Job Description:

Observability Engineer / Application Performance Engineer

Client’s Enterprise Data Machine Learning (EDML) employs innovative minds like yours to design and develop software systems that can meet the demand of our ever-growing customer base. Like a startup inside an enterprise, EDML uses a customer-centric approach to building our product to enable data-driven conversations with our customers.

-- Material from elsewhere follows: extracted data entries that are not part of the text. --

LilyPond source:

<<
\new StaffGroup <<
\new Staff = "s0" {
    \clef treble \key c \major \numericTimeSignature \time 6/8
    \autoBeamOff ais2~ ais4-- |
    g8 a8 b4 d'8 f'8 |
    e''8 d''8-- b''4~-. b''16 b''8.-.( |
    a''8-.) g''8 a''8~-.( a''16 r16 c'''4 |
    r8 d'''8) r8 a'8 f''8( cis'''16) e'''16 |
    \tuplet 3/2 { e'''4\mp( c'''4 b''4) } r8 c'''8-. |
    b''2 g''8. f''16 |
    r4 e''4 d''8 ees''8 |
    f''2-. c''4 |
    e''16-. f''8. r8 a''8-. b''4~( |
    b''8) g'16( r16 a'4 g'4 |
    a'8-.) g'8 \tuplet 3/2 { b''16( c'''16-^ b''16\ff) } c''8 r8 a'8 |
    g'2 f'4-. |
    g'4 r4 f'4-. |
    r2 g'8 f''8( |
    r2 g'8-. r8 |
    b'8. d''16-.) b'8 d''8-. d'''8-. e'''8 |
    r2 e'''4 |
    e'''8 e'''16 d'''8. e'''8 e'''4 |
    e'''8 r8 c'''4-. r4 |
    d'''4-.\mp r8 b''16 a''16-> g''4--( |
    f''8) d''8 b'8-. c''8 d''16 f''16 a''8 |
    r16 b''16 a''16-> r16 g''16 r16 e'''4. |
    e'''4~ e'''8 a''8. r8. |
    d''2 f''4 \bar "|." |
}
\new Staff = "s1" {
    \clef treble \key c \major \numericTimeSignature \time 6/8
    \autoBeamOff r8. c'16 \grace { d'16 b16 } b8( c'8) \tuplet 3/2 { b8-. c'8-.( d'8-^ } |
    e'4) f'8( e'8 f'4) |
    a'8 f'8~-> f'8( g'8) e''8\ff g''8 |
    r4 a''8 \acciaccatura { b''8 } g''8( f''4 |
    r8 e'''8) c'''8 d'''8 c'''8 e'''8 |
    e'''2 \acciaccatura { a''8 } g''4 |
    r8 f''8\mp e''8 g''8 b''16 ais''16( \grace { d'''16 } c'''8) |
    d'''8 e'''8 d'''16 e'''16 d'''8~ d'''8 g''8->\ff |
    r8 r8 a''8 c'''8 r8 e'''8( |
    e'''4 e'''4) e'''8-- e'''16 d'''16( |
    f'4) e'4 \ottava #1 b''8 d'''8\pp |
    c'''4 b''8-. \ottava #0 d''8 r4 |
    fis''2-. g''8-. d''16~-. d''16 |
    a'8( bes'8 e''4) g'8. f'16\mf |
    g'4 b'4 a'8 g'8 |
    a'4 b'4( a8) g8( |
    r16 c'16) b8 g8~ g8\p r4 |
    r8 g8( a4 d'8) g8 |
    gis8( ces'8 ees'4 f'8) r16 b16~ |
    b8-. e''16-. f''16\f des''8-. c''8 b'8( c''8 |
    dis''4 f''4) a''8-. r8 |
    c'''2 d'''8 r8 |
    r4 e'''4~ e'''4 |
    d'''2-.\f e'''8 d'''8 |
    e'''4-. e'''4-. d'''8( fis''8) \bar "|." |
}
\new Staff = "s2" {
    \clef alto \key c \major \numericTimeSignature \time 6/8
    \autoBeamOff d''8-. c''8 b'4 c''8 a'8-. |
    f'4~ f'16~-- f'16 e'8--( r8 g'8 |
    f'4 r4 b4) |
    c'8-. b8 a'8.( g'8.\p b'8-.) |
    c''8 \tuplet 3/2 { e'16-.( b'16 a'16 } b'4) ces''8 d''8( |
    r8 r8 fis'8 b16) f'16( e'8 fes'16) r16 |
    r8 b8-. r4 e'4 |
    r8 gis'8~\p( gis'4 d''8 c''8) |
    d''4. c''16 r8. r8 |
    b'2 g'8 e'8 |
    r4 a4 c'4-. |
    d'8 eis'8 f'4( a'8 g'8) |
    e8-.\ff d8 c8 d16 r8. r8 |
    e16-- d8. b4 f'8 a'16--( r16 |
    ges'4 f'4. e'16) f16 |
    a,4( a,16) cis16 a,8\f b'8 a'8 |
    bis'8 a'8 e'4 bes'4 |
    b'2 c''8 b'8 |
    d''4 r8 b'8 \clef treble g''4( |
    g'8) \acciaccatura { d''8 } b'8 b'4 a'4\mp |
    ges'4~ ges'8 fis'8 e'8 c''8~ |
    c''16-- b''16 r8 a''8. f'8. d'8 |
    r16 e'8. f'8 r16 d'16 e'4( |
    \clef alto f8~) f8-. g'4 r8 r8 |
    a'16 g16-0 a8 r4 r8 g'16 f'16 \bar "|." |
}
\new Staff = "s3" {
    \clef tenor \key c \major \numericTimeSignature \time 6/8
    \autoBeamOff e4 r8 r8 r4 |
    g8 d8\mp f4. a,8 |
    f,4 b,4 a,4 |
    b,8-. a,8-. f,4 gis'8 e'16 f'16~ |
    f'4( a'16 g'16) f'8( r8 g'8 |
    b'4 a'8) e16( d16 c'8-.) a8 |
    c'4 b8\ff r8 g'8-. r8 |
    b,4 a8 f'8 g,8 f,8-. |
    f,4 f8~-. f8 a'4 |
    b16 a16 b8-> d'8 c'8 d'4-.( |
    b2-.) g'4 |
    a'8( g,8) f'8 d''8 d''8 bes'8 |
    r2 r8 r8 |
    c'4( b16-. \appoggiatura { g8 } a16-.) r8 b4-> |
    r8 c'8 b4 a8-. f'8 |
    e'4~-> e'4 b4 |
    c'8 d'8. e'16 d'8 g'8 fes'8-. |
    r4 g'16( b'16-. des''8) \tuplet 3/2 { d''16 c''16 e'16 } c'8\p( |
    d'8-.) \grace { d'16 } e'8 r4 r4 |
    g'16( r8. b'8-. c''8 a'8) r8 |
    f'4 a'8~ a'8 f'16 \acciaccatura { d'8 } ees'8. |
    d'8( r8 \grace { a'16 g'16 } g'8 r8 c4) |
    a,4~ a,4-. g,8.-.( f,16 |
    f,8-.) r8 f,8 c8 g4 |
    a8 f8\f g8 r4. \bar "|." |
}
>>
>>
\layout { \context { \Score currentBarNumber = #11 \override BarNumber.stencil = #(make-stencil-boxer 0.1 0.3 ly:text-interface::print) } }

As one of the Observability Engineers, you’ll be able to work closely with customers, product management, and other subject matter experts in the technology industry to drive forward solutions that have an immediate impact on the day-to-day ability of other data scientists and machine learning engineers to productionize their models by iteratively improving how we instrument our software-systems for observability and consequentially help enable infrastructure automation, product analysis, application performance.

Our team culture allows you to work in a highly collaborative team of professionals in a horizontal job role that has excellent writing and communication skills to ensure that instrumentation, practices, processes, and tools are documented and released in a way that helps others understand the stability and functionality of each application.

In this role, you’ll be working directly with other SRE and development team members to help create an SDK and API service that offers highly-personalized observability in a way that is easy to onboard and instrument by other developers and makes synthesizing the state of distributed software systems simple.

To do this, you’ll need to leverage your depth of knowledge and expertise in telemetry, software development lifecycle, and previous experience working in creating workflow-related software products.

What You'll Do

- Collaborate closely with AI/ML Engineers to identify monitoring data gaps and provide recommendations to improve instrumentations to build and train production-grade ML models on large-scale datasets that solve various business use cases.

- Work with multiple teams to provide custom NewRelic dashboards and alerts to monitor our product usage, application performance, Kubernetes cluster health, and cloud resource utilization in several AWS cloud environments.

- Integrate application instrumentation with CNCF projects like ArgoCD and various AWS services for proactive, protective, and predictive monitoring that enables self-healing in different monitoring tools

- Collaborate with other stakeholders including ML platform teams and financial services by participating in agile ceremonies and technical design conversations in a way that drives product direction, with a clear understanding of the product roadmap and potential risks.

- Educate application developers on the best way to understand the runtime state of a product effectively through telemetry.

Basic Qualifications

- Minimum 2+ years of working experience as a software developer in projects related to SDKs, APIs, application performance, or other relevant engineering experience.

- Basic understanding of Kubernetes concepts and deploying applications onto a cluster

- Proficiency and hands-on experience with Python and associated frameworks.

- Experience provisioning cloud infrastructure inside an enterprise AWS multi-account cloud environment.

- Deep-level expertise in instrumentation, customization, and usage of modern monitoring tools such as New Relic, CNCF OpenTelemetry, Prometheus, PagerDuty, and AWS CloudWatch

- Experience in implementing enterprise-level observability strategies, including best practices on telemetry (events, metrics, logs, traces) for cloud applications and Kubernetes clusters.

Desired Skills/Experience

- Strong working knowledge of modern development technologies and tools such as Argo CD, Git, Terraform, and Jenkins.

- Experience working with end-to-end pipelines using frameworks like Prefect, Streamz, and Apache Airflow is preferred. Building and maintaining various components of an ML Engineering pipeline is a big plus.

- Excellent technical writing skills, verbal communication, and teamwork.

Desired Credentials

- Python Institute Certifications

- New Relic Programmability Certified

- New Relic Full Stack Observability Practitioner

- AWS Certified Solutions Architect

- Certified Kubernetes Application Developer (CKAD) or Certified Kubernetes Administrator (CKA)

Please refer to the Observability Engineer description.